真夜中のドロップアウトカウボーイズ@別館
ピンク映画は観ただけ全部感想を書く、ひたすらに虚空を撃ち続ける無為。
 



 「女医の清浄下半身 味はつてみたい!」(2000『ノーパン女医 吸ひ尽くして』の2008年旧作改題版/製作:旦々舎/提供:Xces Film/監督:浜野佐知/脚本:山邦紀/撮影:小山田勝治・岩崎智之/照明:上妻敏厚・永井日出雄/音楽:中空龍/助監督:松岡誠・加藤義一/制作:鈴木静夫/出演:葉月ありさ・河野綾子・篠原さゆり・杉本まこと・やまきよ・石川雄也/special thanks:荒木太郎・麻生みゅう)。special thanksの二人は、本篇クレジットのみ。
 夫・高崎浩市(杉本)が院長を務める総合病院に勤務する産婦人科医の桃子(葉月)は、階段で看護婦の若葉なつみ(河野)と擦れ違ひざま踊り場に、股間にはモーター付バイブを淫靡にくねらせながら、全裸大開脚で自慰に興じる自らの幻想を見る。

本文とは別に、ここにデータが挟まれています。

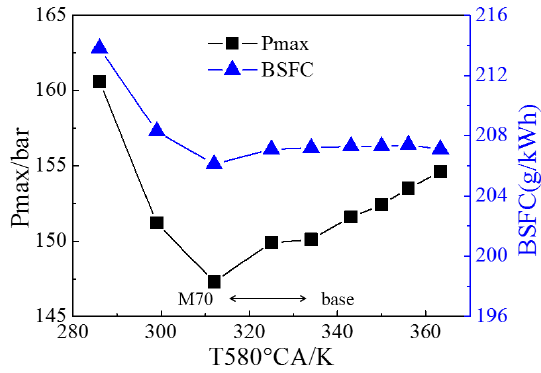
Figure 12. Influence of Miller timing on firing pressure and BSFC (brake specific fuel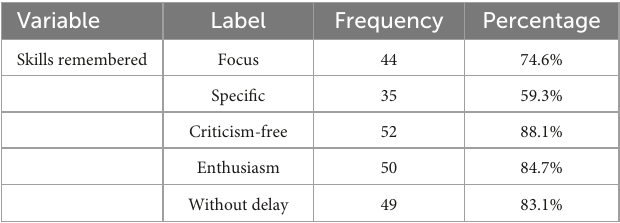
TABLE 3 Descriptive statistics of learned skills N =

開巻を威勢よく飾る、いきなりギアもトップに入れてのアクセルの踏み込み具合は麗しい、天晴だ。仕事にもプライベートにも何の不満も無い筈なのに、何か言ひ知れぬ不安を覚える桃子は現にバイブに溺れてゐた。桃子は、妊娠の兆候を見せる虹川晴美(篠原)を診察する。special thanksの内麻生みゅうは、桃子の診察室の看護婦・谷村、純然たる診察シーンのみに登場。経過は順調なものの未婚である晴美は、含みを持たせた視線を桃子に向ける。さういふ所作が、デフォルトで謎めいた篠原さゆりには素晴らしくフィットする、配役の妙といへよう。桃子の自慰と被せられる、濡れ場には体つきが似てゐる分正直混同も覚えたが。元々は出入りのリネン業者で、現在は糖尿病で入院中、そして特にその必要もないのに趣味で車椅子に乗り病院内を無闇に徘徊する橘進二郎(やまきよ)は、晴美の正体に関して、桃子に秘密の存在を匂はせる。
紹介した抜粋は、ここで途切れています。